[Task item]:
How many lines in the data below have the string "chain"? Reply with the number alone.

[Data to examine]:
======

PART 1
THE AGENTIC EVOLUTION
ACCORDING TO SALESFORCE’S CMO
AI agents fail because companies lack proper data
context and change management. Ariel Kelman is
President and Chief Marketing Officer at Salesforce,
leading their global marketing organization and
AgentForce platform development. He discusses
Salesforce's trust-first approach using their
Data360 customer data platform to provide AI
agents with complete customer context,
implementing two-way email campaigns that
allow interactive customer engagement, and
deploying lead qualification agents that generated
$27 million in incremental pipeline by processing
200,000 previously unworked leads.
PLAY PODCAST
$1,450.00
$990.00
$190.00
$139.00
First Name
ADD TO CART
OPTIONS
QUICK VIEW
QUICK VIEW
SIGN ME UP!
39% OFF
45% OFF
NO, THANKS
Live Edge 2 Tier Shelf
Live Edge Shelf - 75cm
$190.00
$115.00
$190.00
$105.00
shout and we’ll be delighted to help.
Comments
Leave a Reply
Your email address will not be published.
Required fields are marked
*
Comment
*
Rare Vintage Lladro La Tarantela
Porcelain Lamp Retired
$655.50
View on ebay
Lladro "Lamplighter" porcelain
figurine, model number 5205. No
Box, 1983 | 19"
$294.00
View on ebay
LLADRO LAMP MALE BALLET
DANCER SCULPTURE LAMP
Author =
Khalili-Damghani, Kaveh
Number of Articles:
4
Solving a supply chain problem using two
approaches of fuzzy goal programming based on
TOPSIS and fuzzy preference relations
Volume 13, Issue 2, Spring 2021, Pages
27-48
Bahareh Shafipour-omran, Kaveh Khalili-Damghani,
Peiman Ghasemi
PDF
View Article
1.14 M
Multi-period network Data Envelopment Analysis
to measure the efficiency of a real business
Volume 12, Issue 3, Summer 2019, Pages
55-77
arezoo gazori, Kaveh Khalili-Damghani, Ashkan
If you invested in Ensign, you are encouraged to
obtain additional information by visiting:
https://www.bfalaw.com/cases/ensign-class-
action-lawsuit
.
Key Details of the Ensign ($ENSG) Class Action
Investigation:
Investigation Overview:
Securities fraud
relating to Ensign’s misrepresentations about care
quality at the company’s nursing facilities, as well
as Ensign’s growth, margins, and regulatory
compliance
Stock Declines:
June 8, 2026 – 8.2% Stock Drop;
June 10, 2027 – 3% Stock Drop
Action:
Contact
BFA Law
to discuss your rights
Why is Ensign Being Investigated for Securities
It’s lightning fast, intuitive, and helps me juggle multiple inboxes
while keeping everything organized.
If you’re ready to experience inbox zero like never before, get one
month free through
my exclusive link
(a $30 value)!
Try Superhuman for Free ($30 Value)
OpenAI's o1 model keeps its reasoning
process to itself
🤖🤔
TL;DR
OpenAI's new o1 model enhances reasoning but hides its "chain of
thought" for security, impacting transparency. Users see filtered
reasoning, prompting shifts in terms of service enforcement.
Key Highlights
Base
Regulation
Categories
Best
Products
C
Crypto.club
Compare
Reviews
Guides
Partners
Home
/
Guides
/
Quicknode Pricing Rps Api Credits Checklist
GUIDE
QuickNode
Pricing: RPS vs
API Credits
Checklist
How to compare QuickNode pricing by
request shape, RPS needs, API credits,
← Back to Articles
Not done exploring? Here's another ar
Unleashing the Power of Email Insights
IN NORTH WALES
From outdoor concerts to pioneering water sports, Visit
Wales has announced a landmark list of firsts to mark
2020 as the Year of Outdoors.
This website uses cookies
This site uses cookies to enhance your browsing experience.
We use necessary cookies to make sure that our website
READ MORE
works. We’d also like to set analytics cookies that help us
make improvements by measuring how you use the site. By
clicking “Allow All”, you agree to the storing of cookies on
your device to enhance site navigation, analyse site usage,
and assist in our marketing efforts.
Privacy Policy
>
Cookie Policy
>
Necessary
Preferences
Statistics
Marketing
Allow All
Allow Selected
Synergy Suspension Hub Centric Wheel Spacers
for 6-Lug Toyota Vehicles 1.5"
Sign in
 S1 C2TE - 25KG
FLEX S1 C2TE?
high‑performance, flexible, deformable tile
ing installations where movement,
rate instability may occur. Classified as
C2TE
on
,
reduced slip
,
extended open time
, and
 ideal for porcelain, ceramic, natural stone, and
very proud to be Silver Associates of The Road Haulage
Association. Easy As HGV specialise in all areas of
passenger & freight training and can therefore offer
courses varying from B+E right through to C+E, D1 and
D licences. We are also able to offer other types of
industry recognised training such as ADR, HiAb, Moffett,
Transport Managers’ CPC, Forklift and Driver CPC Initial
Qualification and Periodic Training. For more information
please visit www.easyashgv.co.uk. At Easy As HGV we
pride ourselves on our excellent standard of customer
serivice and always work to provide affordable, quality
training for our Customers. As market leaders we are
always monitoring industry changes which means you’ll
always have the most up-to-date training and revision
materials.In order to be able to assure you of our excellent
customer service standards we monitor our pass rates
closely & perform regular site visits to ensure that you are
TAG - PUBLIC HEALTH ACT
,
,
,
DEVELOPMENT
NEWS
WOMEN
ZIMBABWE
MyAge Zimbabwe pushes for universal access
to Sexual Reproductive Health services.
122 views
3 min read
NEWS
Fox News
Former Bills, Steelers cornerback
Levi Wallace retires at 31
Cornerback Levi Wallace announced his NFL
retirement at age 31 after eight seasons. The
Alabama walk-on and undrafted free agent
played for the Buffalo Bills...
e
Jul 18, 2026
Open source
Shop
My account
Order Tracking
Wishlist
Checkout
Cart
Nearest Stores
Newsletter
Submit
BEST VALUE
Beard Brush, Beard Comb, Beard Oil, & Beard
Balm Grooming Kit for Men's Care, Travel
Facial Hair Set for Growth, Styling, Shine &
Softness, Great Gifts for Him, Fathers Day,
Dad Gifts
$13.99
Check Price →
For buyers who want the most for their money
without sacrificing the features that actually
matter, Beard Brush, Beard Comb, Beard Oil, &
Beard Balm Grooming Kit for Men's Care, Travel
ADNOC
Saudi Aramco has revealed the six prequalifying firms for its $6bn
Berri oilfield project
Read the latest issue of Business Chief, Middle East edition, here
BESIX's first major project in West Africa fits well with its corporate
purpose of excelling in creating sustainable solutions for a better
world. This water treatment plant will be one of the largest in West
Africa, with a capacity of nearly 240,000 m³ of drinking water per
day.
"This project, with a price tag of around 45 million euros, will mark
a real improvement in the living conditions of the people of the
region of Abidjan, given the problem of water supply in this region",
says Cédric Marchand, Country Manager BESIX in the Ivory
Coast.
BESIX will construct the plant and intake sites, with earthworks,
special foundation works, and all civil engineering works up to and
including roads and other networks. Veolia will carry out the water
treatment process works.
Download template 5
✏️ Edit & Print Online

======

[Response]:
2